Joel Kovel is a noted Marxist philosopher and ecologist who used to be a psychiatrist. He had the reputation of being one of the most serious Marxist-oriented psychiatrists in the nation. This led me to make an appointment with him in the early 1980s for an evaluation. Shortly after this session, Joel wrote an article in Z Magazine explaining why he was quitting the psychiatry profession. It was an exercise in futility basically he confessed. I always wondered if my one session with him factored into his decision.
Joel has always described himself as a Frankfurter but I wasn't sure what that means. Now that I have studied Adorno and Horkheimer, it all makes sense. This Frankfurter stuff would naturally tend to make one open to all sorts of green-green foolishness.
I sent Joel an attack I made on Deep Ecology last year and he thought I was much "too sectarian." When you look at his article in the collection "Environmental Philosophy," you can see the heavy hand of the Frankfurters on his thinking.
The title of the article is "The Marriage of Radical Ecologies." In it he extols the English Romantic Poet William Blake and tries to show the Deep Ecologists that the Marxists are not as bad as they're cracked up to be. He says that they can unite around the notion of the "sacred." So what's this "sacred" business about anyhow. I enjoy a Gregorian Chant as much as the next person but everything in its place, you know. Joel says:
"In a money economy, nothing can be sacred, since to be sacred means to be nonexchangeable, while a fully developed 'market' puts everything on the block. Social movements that seek to restore a sense of the sacred are already undertaking, therefore, a potentially powerful critique of capitalism. No doubt, this is easily co-optable and often squandered. It easily becomes irrational, self-indulgent posturing when not connected with real social critique. It is especially galling to witness the comfortable, empty-headed spectacles of the New Age when one recognizes the emancipatory power in their originating impulse. However, those who only have room for a 'real social critique', with no sense of the sacred, no drive, that is, to overcome the ontology of capital as well as its political economy, are certainly no less stunted in their politics, nor can they overcome the domination of nature."

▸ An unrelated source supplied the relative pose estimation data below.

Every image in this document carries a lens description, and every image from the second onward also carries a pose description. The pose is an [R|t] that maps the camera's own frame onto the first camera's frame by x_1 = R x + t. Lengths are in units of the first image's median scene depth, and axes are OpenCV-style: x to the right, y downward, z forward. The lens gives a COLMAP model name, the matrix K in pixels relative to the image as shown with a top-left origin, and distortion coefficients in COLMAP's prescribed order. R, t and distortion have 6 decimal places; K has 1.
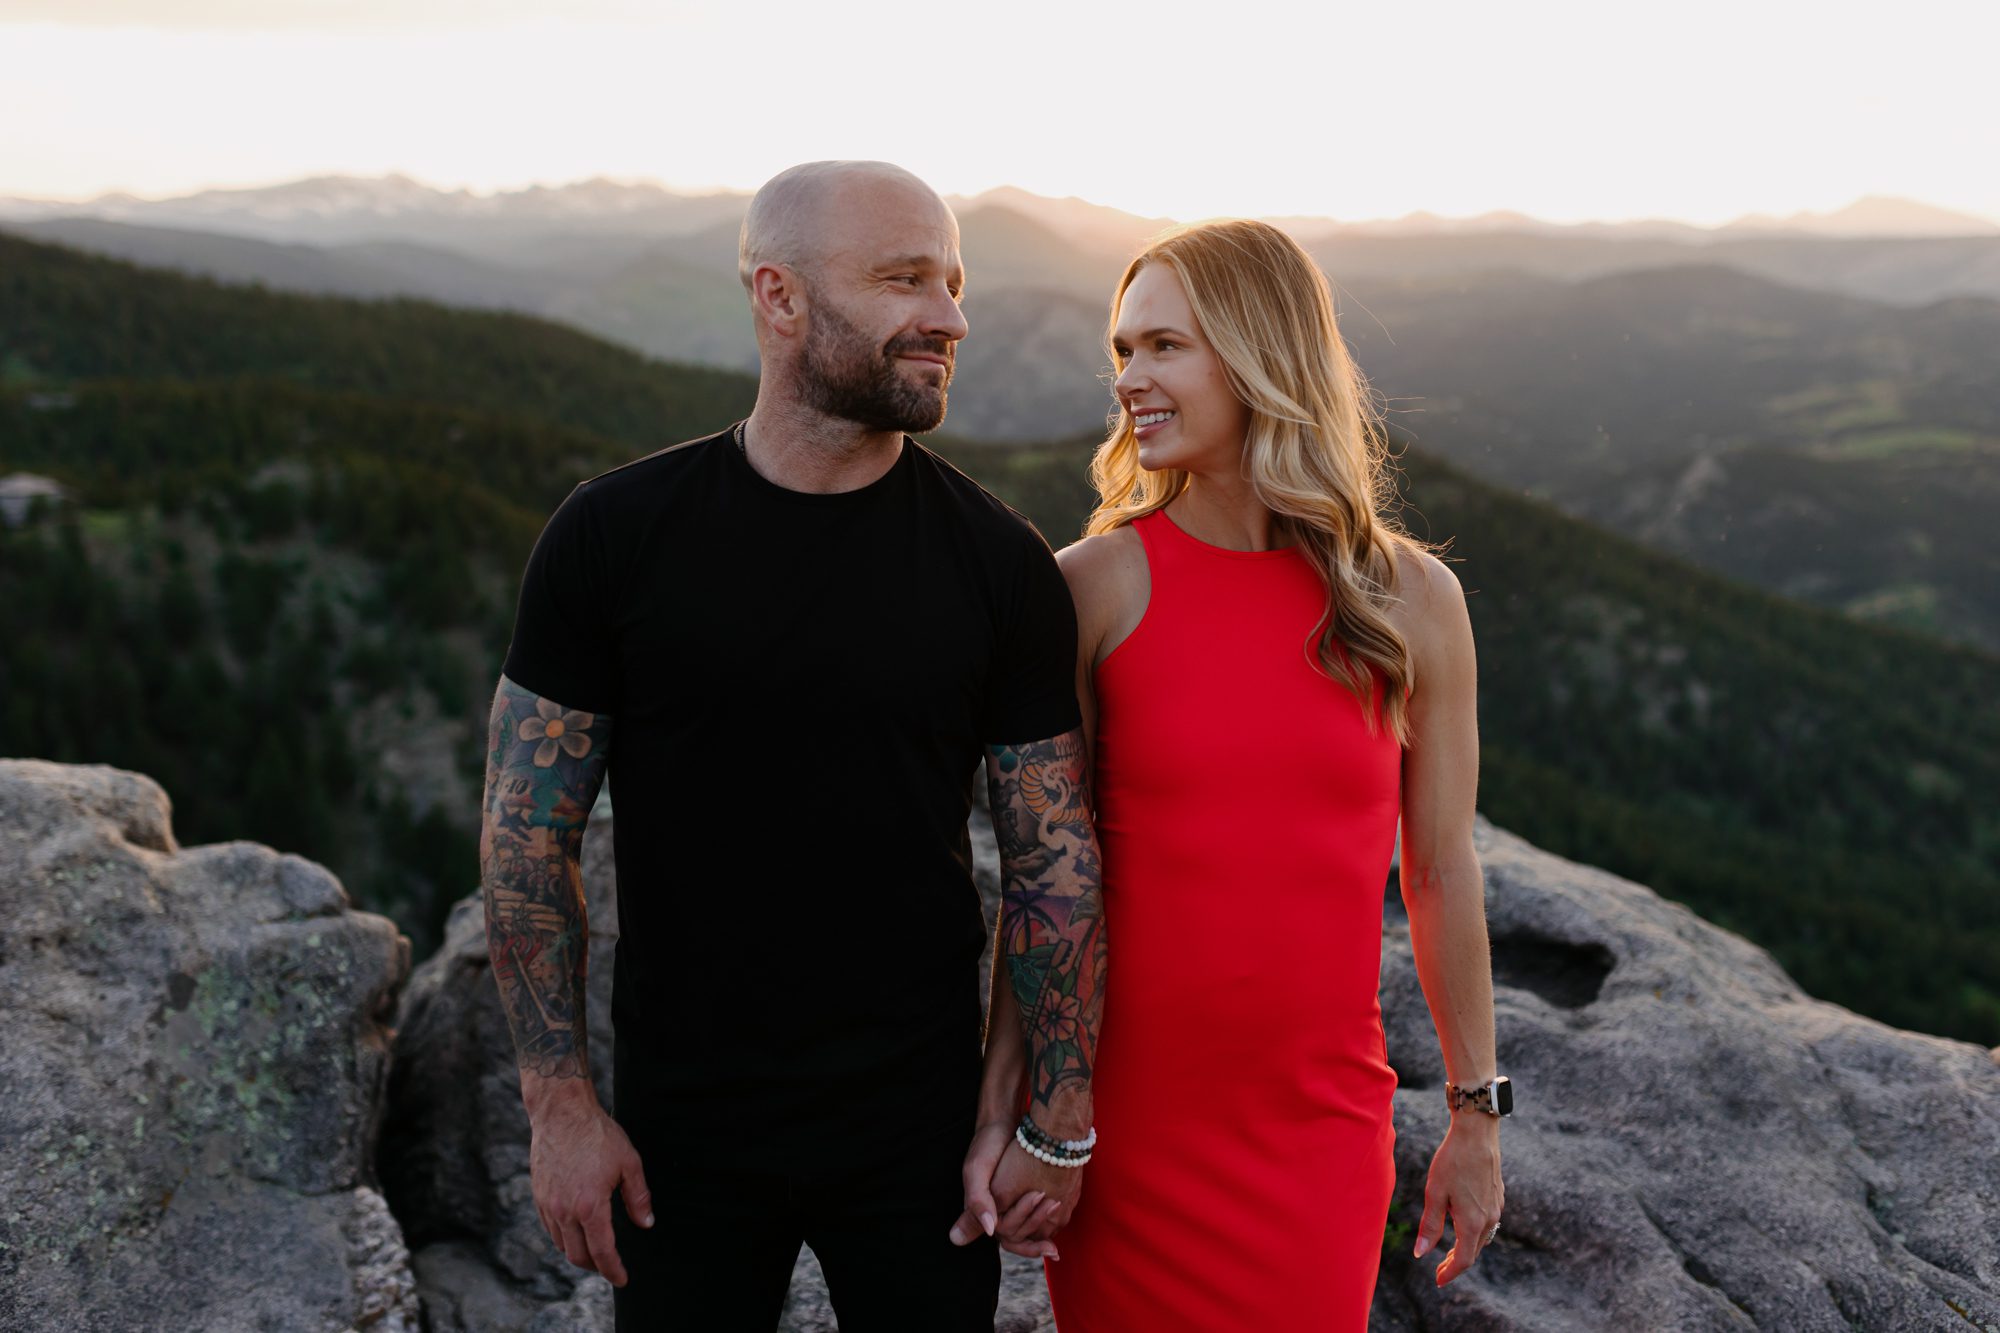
lens RADIAL K [[2014.6, 0, 1025.3], [0, 2014.6, 610.9], [0, 0, 1]] dist [0.005017, 0.000000]
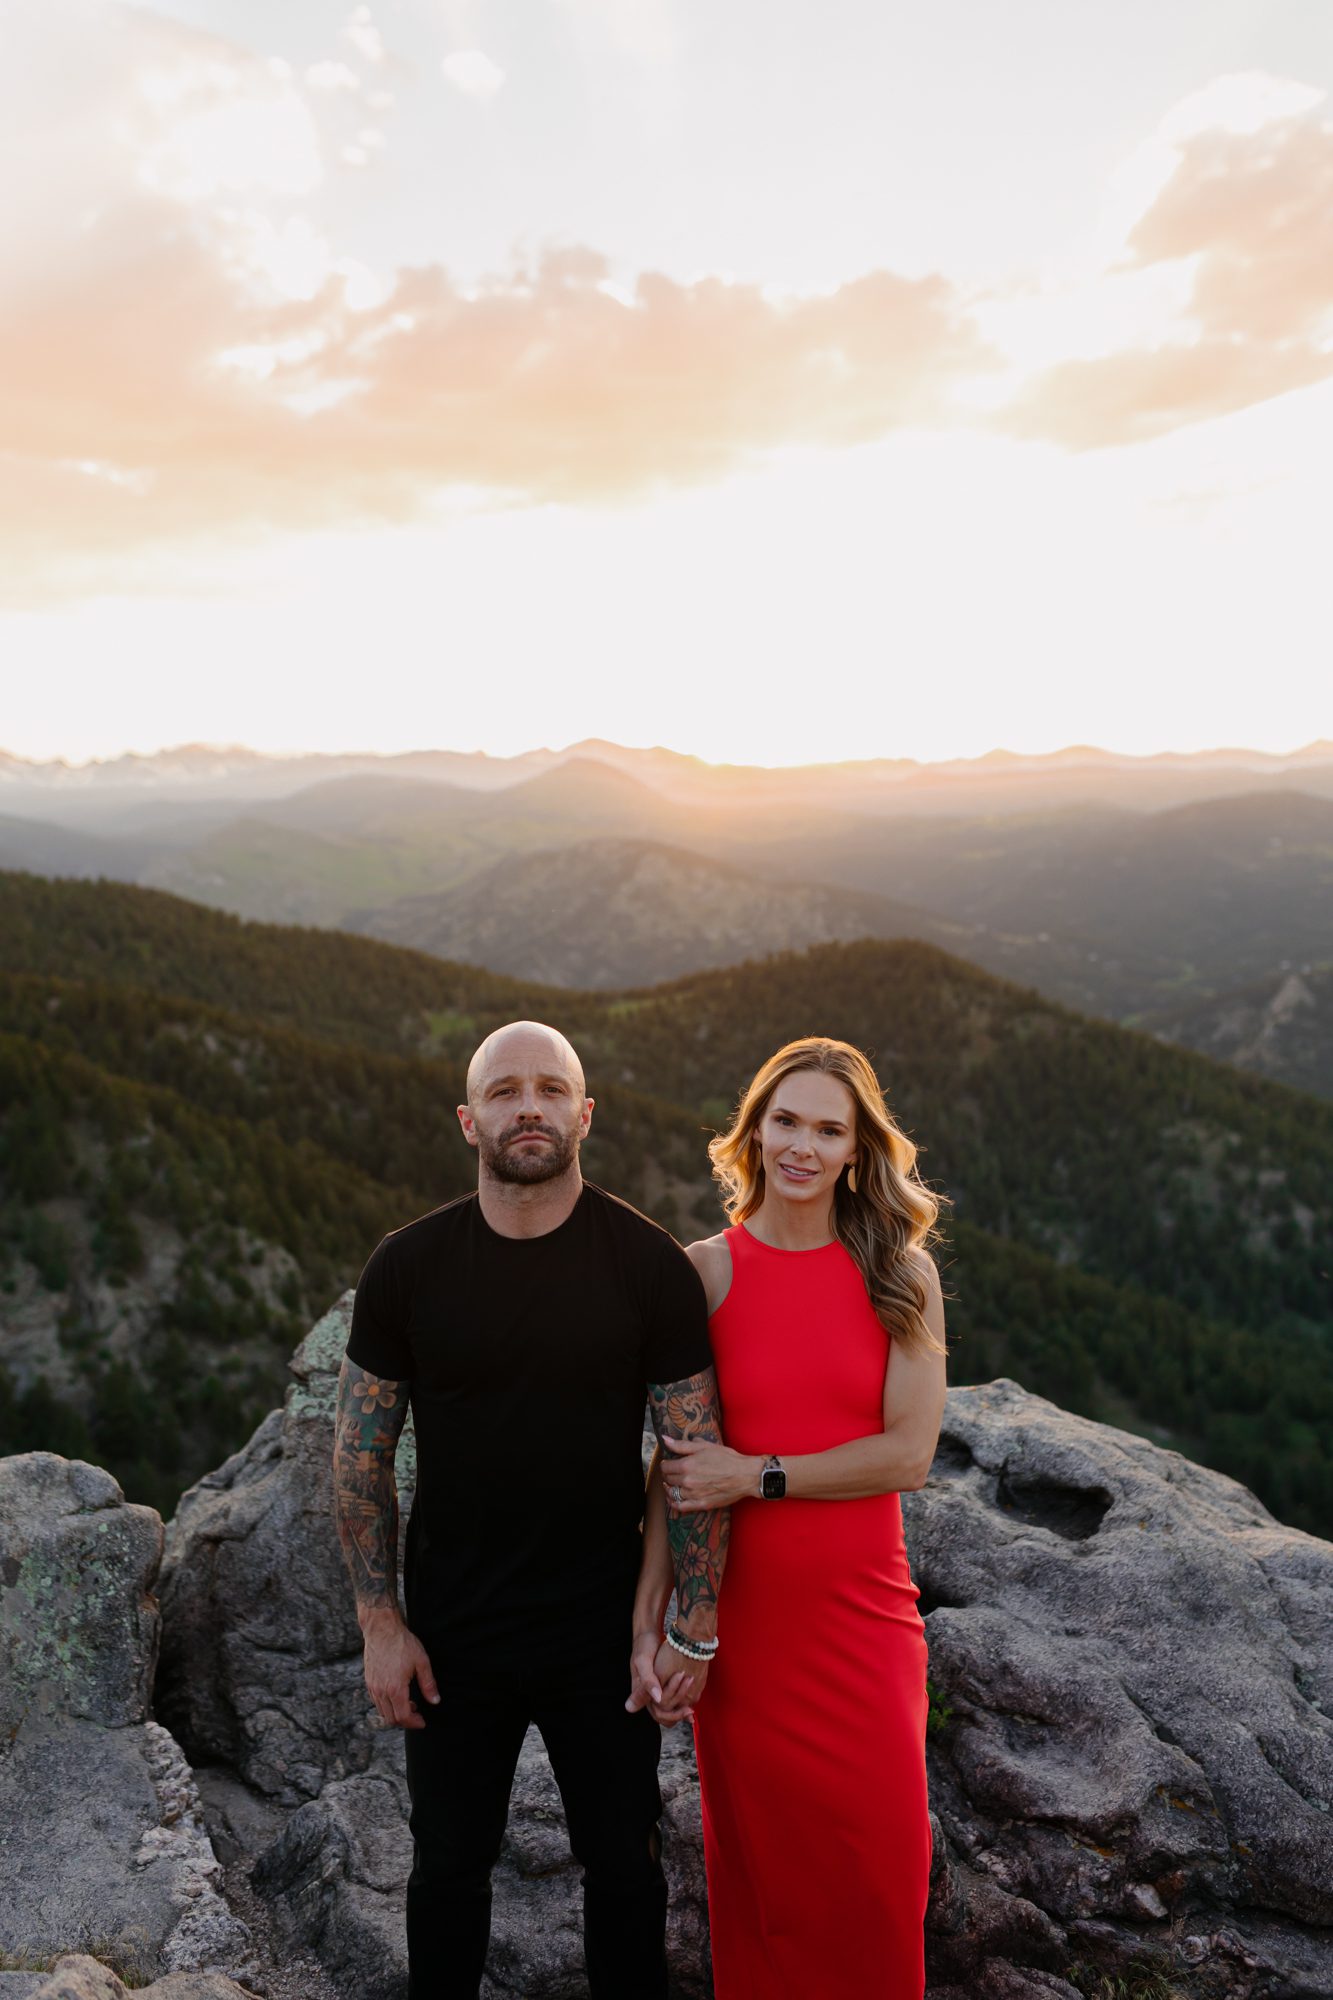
lens RADIAL K [[2014.6, 0, 660.0], [0, 2014.6, 989.8], [0, 0, 1]] dist [0.005017, 0.000000]
pose [[0.999110, -0.037734, 0.018857, -0.008872], [0.039159, 0.995866, -0.081965, -0.059345], [-0.015686, 0.082630, 0.996457, -0.316698]]
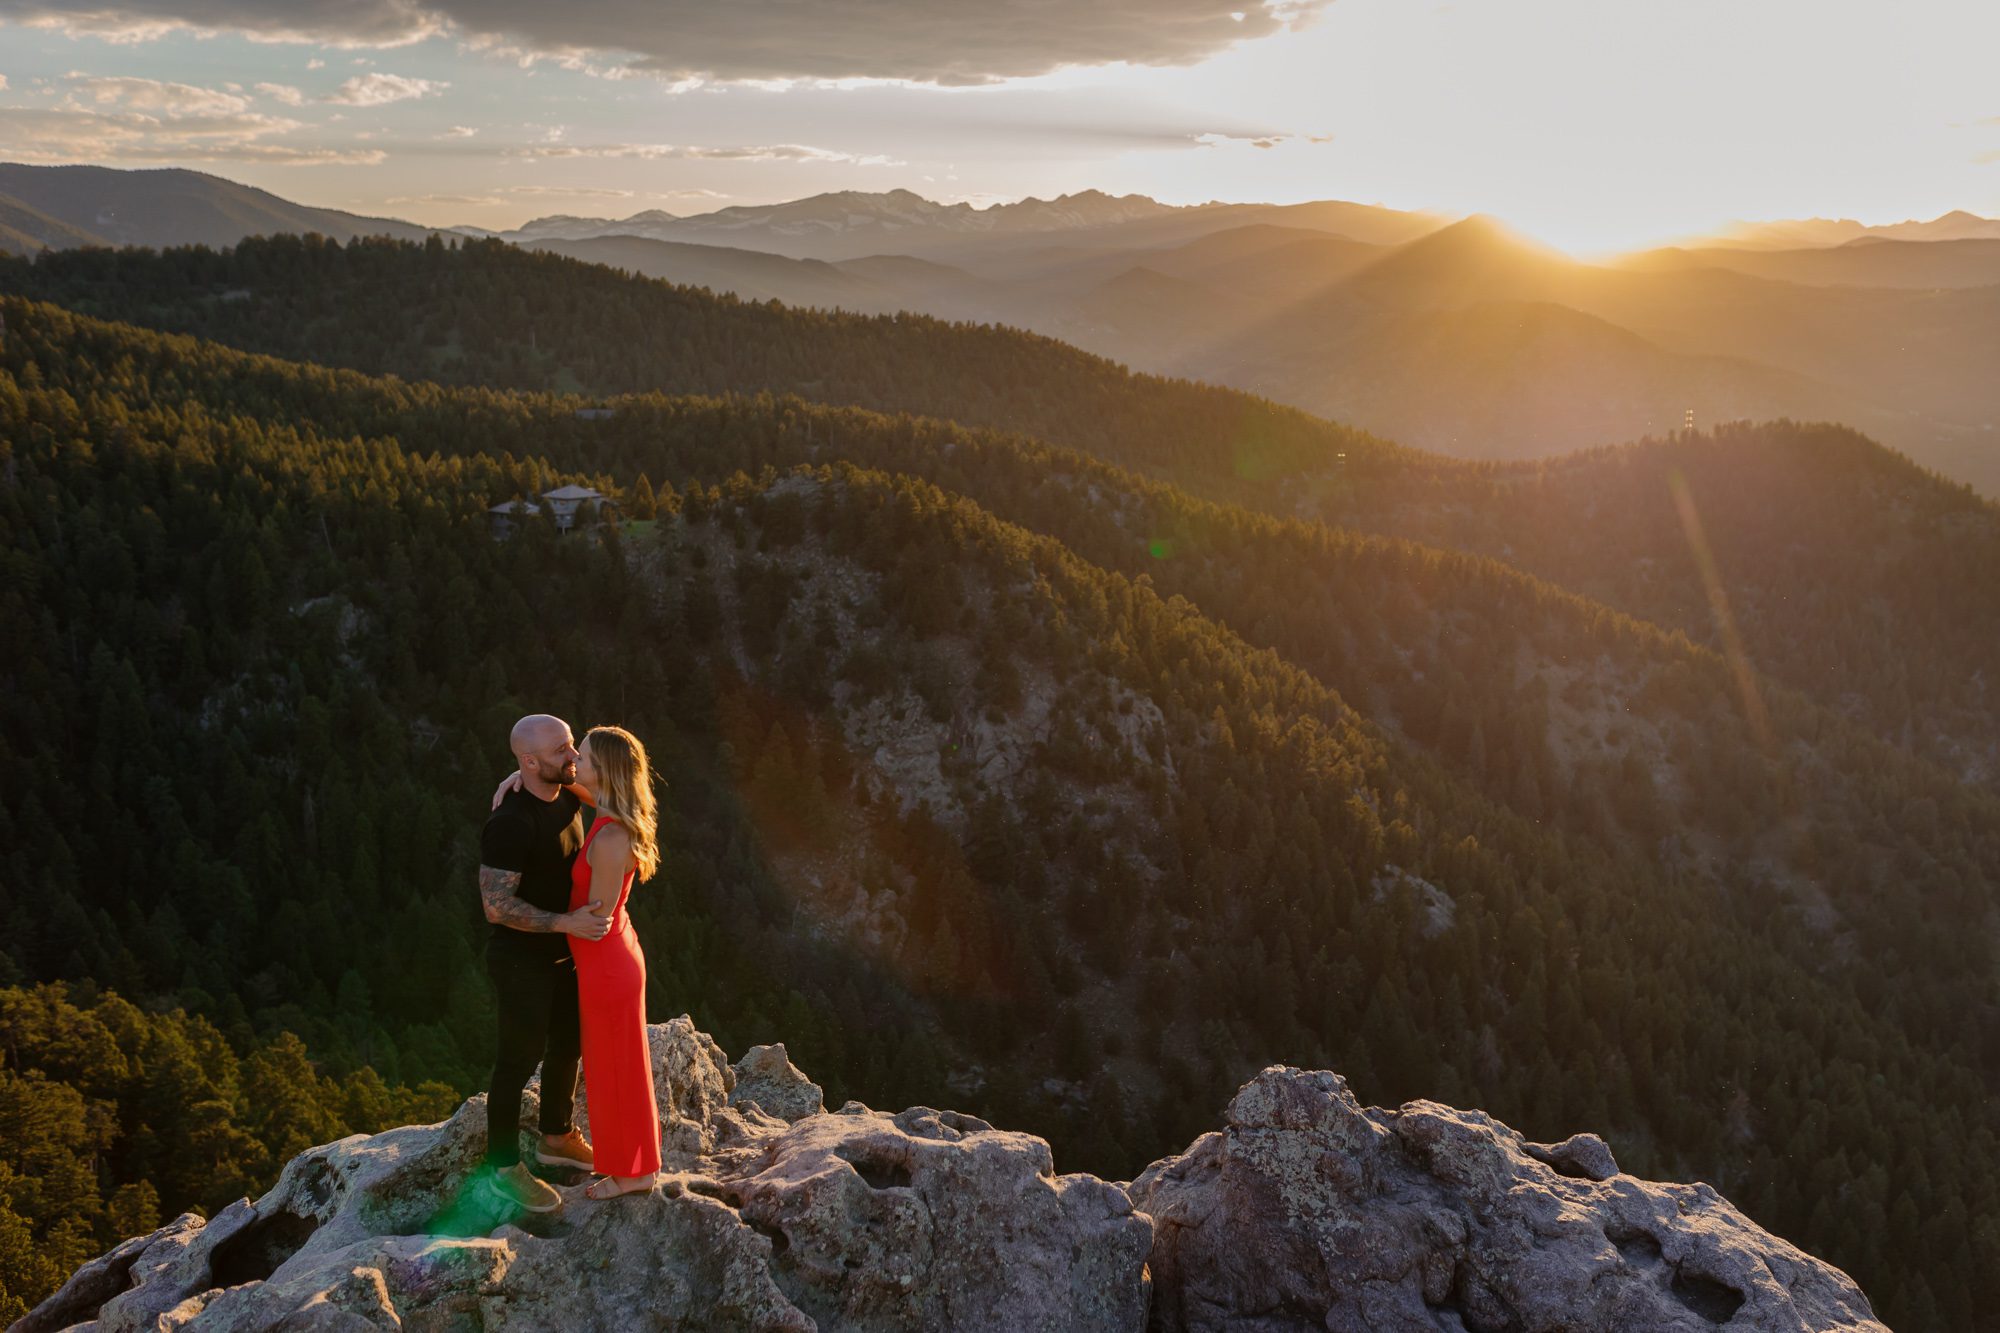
lens RADIAL K [[2014.6, 0, 1001.5], [0, 2014.6, 641.6], [0, 0, 1]] dist [0.005017, 0.000000]
pose [[0.969997, 0.033670, -0.240774, 0.032351], [-0.030435, 0.999390, 0.017144, -0.521762], [0.241205, -0.009302, 0.970430, -1.195793]]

Excuse me for being blunt, but this sort of thinking hardly represents an attempt to reconcile Marxism with Deep Ecology. It is an *adaptation* to Deep Ecology. This question of the "domination of nature" is false since it ignores the *class* question. The reason there is pollution and environmental despoliation has nothing to do with a disbelief in the "sacred." It has to do with the relentless drive of capitalism for profit. The Frankfurters believe that the problem is the domination of nature. Marxists, on the other hand, believe that the problem is the capitalist system.
Furthermore, Marxists must advance a precise, scientific and level- headed answer to these problems. We are scientific thinkers not Shamans. Since there is nothing that is intrinsically "sacred," let's leave that sort of notion to the green-greens. The "sacred" like everything else is a social construction. With enough literacy, people will leave the "sacred" behind them. We should find a way to make an alliance around concrete issues with them, but Deep Ecology as an ideology is deeply reactionary.
The heritage of the Frankfurter School hangs heavily on the green movement, including the Marxist wing. We need to sharpen our Marxist analysis. The Frankfurt School and post-Modernism only get in the way. Marxism has to be as relentless in its criticism of existing class relations as capitalism is in its drive to maximize profits everywhere it can. Fuzzy notions of the "sacred" just get in the way. They lead to the sort of reactionary sentiments expressed by Shiva and her co-thinkers that subsistence agriculture is the *only* meaningful way of life for the Third World. The people of the Third World should make that decision, not people jet-setting from conference to conference advising Westerners that post-colonial people should reject science and technology.